• [EXERCISE BRIEF]: Your answer must be an exact copy of every record below.

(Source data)
'''
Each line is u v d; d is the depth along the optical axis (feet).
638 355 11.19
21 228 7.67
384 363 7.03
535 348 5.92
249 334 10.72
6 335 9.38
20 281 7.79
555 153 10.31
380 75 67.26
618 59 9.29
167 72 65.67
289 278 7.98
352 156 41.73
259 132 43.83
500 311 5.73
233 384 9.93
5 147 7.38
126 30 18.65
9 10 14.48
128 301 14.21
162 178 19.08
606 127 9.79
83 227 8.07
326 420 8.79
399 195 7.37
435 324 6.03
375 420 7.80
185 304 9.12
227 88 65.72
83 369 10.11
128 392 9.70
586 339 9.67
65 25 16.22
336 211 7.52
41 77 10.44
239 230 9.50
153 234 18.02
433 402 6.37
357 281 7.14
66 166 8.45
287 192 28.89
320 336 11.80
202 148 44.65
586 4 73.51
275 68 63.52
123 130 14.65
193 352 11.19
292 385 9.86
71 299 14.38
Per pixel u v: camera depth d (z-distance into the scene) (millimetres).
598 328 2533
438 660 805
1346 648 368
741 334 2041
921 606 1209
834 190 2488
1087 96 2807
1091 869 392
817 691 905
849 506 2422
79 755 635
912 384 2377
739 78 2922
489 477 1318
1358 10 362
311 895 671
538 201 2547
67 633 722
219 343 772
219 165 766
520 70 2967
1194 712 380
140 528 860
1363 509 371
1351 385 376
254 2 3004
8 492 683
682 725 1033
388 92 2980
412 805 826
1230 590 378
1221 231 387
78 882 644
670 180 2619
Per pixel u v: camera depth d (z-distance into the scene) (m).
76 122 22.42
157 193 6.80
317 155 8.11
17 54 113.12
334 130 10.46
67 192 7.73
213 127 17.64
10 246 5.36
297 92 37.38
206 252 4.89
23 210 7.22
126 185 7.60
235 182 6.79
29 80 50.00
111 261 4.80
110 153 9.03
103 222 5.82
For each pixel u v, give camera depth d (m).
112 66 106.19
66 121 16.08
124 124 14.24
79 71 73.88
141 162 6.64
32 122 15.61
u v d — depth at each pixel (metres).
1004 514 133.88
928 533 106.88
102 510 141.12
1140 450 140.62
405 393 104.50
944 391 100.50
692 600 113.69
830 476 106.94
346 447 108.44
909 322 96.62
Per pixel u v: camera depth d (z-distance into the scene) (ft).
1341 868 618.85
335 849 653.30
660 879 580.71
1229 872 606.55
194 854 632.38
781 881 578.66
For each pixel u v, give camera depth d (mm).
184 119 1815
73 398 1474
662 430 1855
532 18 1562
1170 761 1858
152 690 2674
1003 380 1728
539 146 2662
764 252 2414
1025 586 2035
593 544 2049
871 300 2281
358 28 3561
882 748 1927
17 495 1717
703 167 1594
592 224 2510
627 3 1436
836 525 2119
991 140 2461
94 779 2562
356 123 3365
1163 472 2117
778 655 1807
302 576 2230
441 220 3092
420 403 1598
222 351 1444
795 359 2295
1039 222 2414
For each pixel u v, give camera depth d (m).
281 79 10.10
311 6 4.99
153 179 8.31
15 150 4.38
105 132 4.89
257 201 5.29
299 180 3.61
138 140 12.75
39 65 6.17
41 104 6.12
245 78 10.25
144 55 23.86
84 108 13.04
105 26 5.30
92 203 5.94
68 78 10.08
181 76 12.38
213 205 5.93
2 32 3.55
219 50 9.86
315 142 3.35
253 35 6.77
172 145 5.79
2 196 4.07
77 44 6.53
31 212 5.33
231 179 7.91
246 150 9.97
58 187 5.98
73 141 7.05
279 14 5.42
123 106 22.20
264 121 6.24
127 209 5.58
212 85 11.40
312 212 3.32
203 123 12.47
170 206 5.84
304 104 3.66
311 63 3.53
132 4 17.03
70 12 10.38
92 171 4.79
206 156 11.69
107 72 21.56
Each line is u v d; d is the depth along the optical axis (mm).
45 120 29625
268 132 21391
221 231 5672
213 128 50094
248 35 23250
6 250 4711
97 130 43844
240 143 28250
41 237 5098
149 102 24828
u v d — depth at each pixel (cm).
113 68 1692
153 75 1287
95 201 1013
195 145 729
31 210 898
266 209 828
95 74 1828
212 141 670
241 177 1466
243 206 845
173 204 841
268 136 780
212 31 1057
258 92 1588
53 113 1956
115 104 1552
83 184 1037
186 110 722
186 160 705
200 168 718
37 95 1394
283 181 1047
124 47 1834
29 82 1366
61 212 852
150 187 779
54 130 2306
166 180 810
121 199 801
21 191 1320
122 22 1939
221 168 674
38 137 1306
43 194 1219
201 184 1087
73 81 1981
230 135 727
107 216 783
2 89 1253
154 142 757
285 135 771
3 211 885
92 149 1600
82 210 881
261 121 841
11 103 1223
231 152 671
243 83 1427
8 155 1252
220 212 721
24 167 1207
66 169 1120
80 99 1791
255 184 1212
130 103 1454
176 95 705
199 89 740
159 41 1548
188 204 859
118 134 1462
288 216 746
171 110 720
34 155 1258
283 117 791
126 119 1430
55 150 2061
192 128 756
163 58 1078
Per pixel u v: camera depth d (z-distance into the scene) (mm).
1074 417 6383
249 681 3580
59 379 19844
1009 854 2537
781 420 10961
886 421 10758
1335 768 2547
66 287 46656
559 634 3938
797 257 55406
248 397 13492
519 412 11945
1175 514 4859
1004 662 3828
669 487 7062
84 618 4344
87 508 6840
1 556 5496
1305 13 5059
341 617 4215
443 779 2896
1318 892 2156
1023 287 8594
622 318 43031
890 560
'''
• [RESULT OF THE EXERCISE]:
Each line is u v d; d is the depth along the optical axis (feet).
638 355 11.19
21 228 7.67
384 363 7.03
535 348 5.92
249 334 10.72
6 335 9.38
20 281 7.79
555 153 10.31
380 75 67.26
618 59 9.29
167 72 65.67
289 278 7.98
352 156 41.73
259 132 43.83
500 311 5.73
233 384 9.93
5 147 7.38
126 30 18.65
9 10 14.48
128 301 14.21
162 178 19.08
606 127 9.79
83 227 8.07
326 420 8.79
399 195 7.37
435 324 6.03
375 420 7.80
185 304 9.12
227 88 65.72
83 369 10.11
128 392 9.70
586 339 9.67
65 25 16.22
336 211 7.52
41 77 10.44
239 230 9.50
153 234 18.02
433 402 6.37
357 281 7.14
66 166 8.45
287 192 28.89
320 336 11.80
202 148 44.65
586 4 73.51
275 68 63.52
123 130 14.65
193 352 11.19
292 385 9.86
71 299 14.38
Per pixel u v: camera depth d (z-distance into the scene) (millimetres).
598 328 2533
438 660 805
1346 648 368
741 334 2041
921 606 1209
834 190 2488
1087 96 2807
1091 869 392
817 691 905
849 506 2422
79 755 635
912 384 2377
739 78 2922
489 477 1318
1358 10 362
311 895 671
538 201 2547
67 633 722
219 343 772
219 165 766
520 70 2967
1194 712 380
140 528 860
1363 509 371
1351 385 376
254 2 3004
8 492 683
682 725 1033
388 92 2980
412 805 826
1230 590 378
1221 231 387
78 882 644
670 180 2619
Per pixel u v: camera depth d (z-distance into the scene) (m).
76 122 22.42
157 193 6.80
317 155 8.11
17 54 113.12
334 130 10.46
67 192 7.73
213 127 17.64
10 246 5.36
297 92 37.38
206 252 4.89
23 210 7.22
126 185 7.60
235 182 6.79
29 80 50.00
111 261 4.80
110 153 9.03
103 222 5.82
For each pixel u v, give camera depth d (m).
112 66 106.19
66 121 16.08
124 124 14.24
79 71 73.88
141 162 6.64
32 122 15.61
u v d — depth at each pixel (metres).
1004 514 133.88
928 533 106.88
102 510 141.12
1140 450 140.62
405 393 104.50
944 391 100.50
692 600 113.69
830 476 106.94
346 447 108.44
909 322 96.62
Per pixel u v: camera depth d (z-distance into the scene) (ft).
1341 868 618.85
335 849 653.30
660 879 580.71
1229 872 606.55
194 854 632.38
781 881 578.66
For each pixel u v, give camera depth d (mm).
184 119 1815
73 398 1474
662 430 1855
532 18 1562
1170 761 1858
152 690 2674
1003 380 1728
539 146 2662
764 252 2414
1025 586 2035
593 544 2049
871 300 2281
358 28 3561
882 748 1927
17 495 1717
703 167 1594
592 224 2510
627 3 1436
836 525 2119
991 140 2461
94 779 2562
356 123 3365
1163 472 2117
778 655 1807
302 576 2230
441 220 3092
420 403 1598
222 351 1444
795 359 2295
1039 222 2414
For each pixel u v, give camera depth d (m).
281 79 10.10
311 6 4.99
153 179 8.31
15 150 4.38
105 132 4.89
257 201 5.29
299 180 3.61
138 140 12.75
39 65 6.17
41 104 6.12
245 78 10.25
144 55 23.86
84 108 13.04
105 26 5.30
92 203 5.94
68 78 10.08
181 76 12.38
213 205 5.93
2 32 3.55
219 50 9.86
315 142 3.35
253 35 6.77
172 145 5.79
2 196 4.07
77 44 6.53
31 212 5.33
231 179 7.91
246 150 9.97
58 187 5.98
73 141 7.05
279 14 5.42
123 106 22.20
264 121 6.24
127 209 5.58
212 85 11.40
312 212 3.32
203 123 12.47
170 206 5.84
304 104 3.66
311 63 3.53
132 4 17.03
70 12 10.38
92 171 4.79
206 156 11.69
107 72 21.56
Each line is u v d; d is the depth along the optical axis (mm).
45 120 29625
268 132 21391
221 231 5672
213 128 50094
248 35 23250
6 250 4711
97 130 43844
240 143 28250
41 237 5098
149 102 24828
u v d — depth at each pixel (cm).
113 68 1692
153 75 1287
95 201 1013
195 145 729
31 210 898
266 209 828
95 74 1828
212 141 670
241 177 1466
243 206 845
173 204 841
268 136 780
212 31 1057
258 92 1588
53 113 1956
115 104 1552
83 184 1037
186 110 722
186 160 705
200 168 718
37 95 1394
283 181 1047
124 47 1834
29 82 1366
61 212 852
150 187 779
54 130 2306
166 180 810
121 199 801
21 191 1320
122 22 1939
221 168 674
38 137 1306
43 194 1219
201 184 1087
73 81 1981
230 135 727
107 216 783
2 89 1253
154 142 757
285 135 771
3 211 885
92 149 1600
82 210 881
261 121 841
11 103 1223
231 152 671
243 83 1427
8 155 1252
220 212 721
24 167 1207
66 169 1120
80 99 1791
255 184 1212
130 103 1454
176 95 705
199 89 740
159 41 1548
188 204 859
118 134 1462
288 216 746
171 110 720
34 155 1258
283 117 791
126 119 1430
55 150 2061
192 128 756
163 58 1078
Per pixel u v: camera depth d (z-distance into the scene) (mm).
1074 417 6383
249 681 3580
59 379 19844
1009 854 2537
781 420 10961
886 421 10758
1335 768 2547
66 287 46656
559 634 3938
797 257 55406
248 397 13492
519 412 11945
1175 514 4859
1004 662 3828
669 487 7062
84 618 4344
87 508 6840
1 556 5496
1305 13 5059
341 617 4215
443 779 2896
1318 892 2156
1023 287 8594
622 318 43031
890 560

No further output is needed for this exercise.